Yapılacak iş A ->
Göç yazısında gidip gitmeme kararının neden zor bir karar olarak anlatıldığını, yazının gösterdiği gerekçelerle birkaç cümlede açıklayın.
Yapılacak iş B ->
Göç yazısını son cümlesinden sonra aynı üslupla sürdürün.

Verilen metin ->
Dr. Cemil ŞAHİNÖZ
Göçün 60. Yılı
Yıl 1961. Türkiye'nin her hangi bir şehrinde veya bir köyünde yaşıyorsunuz. Aileniz ile bir akşam toplanmış, hayatınızın belki en önemli kararını vereceksiniz. "Gideyim mi? Gitmeyeyim mi? Kalayım mı? Kalmayayım mı?" gibi sorular kafanızda haftalardır, belki aylardır dönüyor.
Kalsanız, iş güç yok. Eve ekmek getiremiyorsunuz. Gitseniz, eşinizi, çocuklarınızı, tüm sevdiklerinizi geride bırakacaksınız. Belki iki sene sonra, belki daha uzun bir zamandan sonra geri döneceksiniz. Halbuki daha yeni okula başlamış olan çocuğunuzun size ihtiyacı var. Belki bir kaç ay sonra doğacak olan çocuğunuzu aylar, seneler sonra ilk defa göreceksiniz. Ya da henüz yeni doğmuş olan çocuğunuz iki sene baba hasreti çekecek. Eğer yeni evlendiyseniz, gurbete giderek, sevdiğinize daha yeni kavuşmuşken tekrar ayrı kalmanız gerekecek. Zor bir karar.
Almanya ve Türkiye 1961'de işci anlaşması imzalıyor. Bu anlaşma sayesinde onbinlerce insan Türkiye'den Almanya'ya geliyor. Sirkeci tren garında hergün yüzlerce insan toplanıyor. Ailenizi, sevdiklerinizi geride bırakıp, elinizde bir bavul ile “gurbet“ kelimesini yaşamaya gidiyorsunuz. Artık “gurbetçi“ olacaksınız.
“Gurbetçilerimiz“ bu şekilde 1961'den itibaren Sirkeci tren garından Münih'in meşhur 11. Peronuna yolculuk ediyorlar. Kimisi iki sene sonra dönmeyi, kimisi traktör parası kazanıp geri dönmeyi planlıyor. Fakat bugün biliyoruz ki, geri dönüşü sadece çok az sayıda insan gerçekleştirdi. Çoğunluk ise “misafir“ olarak gittiği yerde, kalıcı olarak yaşamaya başladı.

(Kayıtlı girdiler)
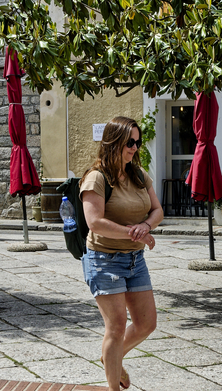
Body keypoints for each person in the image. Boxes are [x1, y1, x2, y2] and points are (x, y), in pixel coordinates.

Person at [80, 116, 161, 391]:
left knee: (147, 323)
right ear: (113, 141)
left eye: (138, 142)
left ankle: (110, 356)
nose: (135, 148)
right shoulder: (96, 178)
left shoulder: (138, 174)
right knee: (115, 327)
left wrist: (146, 225)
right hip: (104, 260)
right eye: (130, 142)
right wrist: (134, 232)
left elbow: (158, 210)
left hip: (135, 260)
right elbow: (95, 223)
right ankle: (113, 386)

Yanıt alanı A ->
Kalmak, iş güç olmadığı ve eve ekmek getirilemediği için bir çıkış yolu değildir. Gitmek ise eşi, çocukları ve tüm sevdikleri geride bırakıp belki iki sene, belki daha uzun bir süre onlardan ayrı kalmak demektir. Yeni okula başlamış ya da yeni doğmuş bir çocuk, yeni kavuşulmuş bir eş de bu ayrılığı daha da ağırlaştırır.

Yanıt alanı B ->
Misafir ile yabancının farkı
Sosyolog Georg Simmel “Misafir“ ve “Yabancının“ farkını anlatırken: "Misafir bugün gelir, yarın gider. Yabancı bugün gelir, yarın kalır” der. Çünkü misafirin özelliği gittiği yerde kısa durmaktır. Gelir ve yine gider. Yabancı ise, gidemez, kalıcıdır ve kalır. 60 sene önce Türkiye'den ilk işçiler Almanya'ya geldiklerinde “misafir” olarak geldiklerini zannediyorlardı. Yani bir kaç sene Almanya'da çalışıp, traktör parası kazanıp, Mercedes markalı araba, Alman çikolatalarıyla dolu olan bir torba, bir radyo ve televizyon alıp, vatanlarına geri döneceklerini hayal ediyorlardı. Ama dönemediler. Almanya'nın cazibesi “misafirleri” yabancı, yani gurbetçi yaptı.
Halen “bir gün döneceğim” hayaliyle yaşayanlar olsa da, yaklaşık 60 senedir Almanya'da, Alman toplumunda insanlarımız varlıklarını sürdürüyorlar. İnişleriyle, çıkışlarıyla, iyi ve kötü anlarıyla geçen koca bir 60 sene. Kimisi vefat edince memleketine tabut içinde geri dönüyor. Kimisi yaşadığı ülkenin müslüman mezarlığına gömülüyor.
Alamancı mı Yabancı mı?
90'lı senelerin öğrencileri hatırlar. Alman okulunda yabancıydınız, Türkiye'de ise Alamancı. Ne oraya, ne buraya aittiniz. Ne onlar sizi anlıyordu, ne bunlar. İki dil, iki kültür arasında sıkışıp kalmış bir nesil yetişiyordu.
60 senelik bu gurbetçi tarihinde, vatandaşlarımız çeşitli sorun ve sıkıntılar yaşadılar. Kendi başlarına kalan gurbetçilerimiz, kendi sosyolojilerini, kendi anlayış ve değerlerini ürettiler. Asimile olmamak için çaba verdiler. Din, örf, dil ve adetlerini muhafaza edebilmek için gayret gösterdiler. Aynı zamanda yaşadıkları ülkeye ayak uydurabilmek için, uyum sağlamaya ve entegre olmaya çalıştılar.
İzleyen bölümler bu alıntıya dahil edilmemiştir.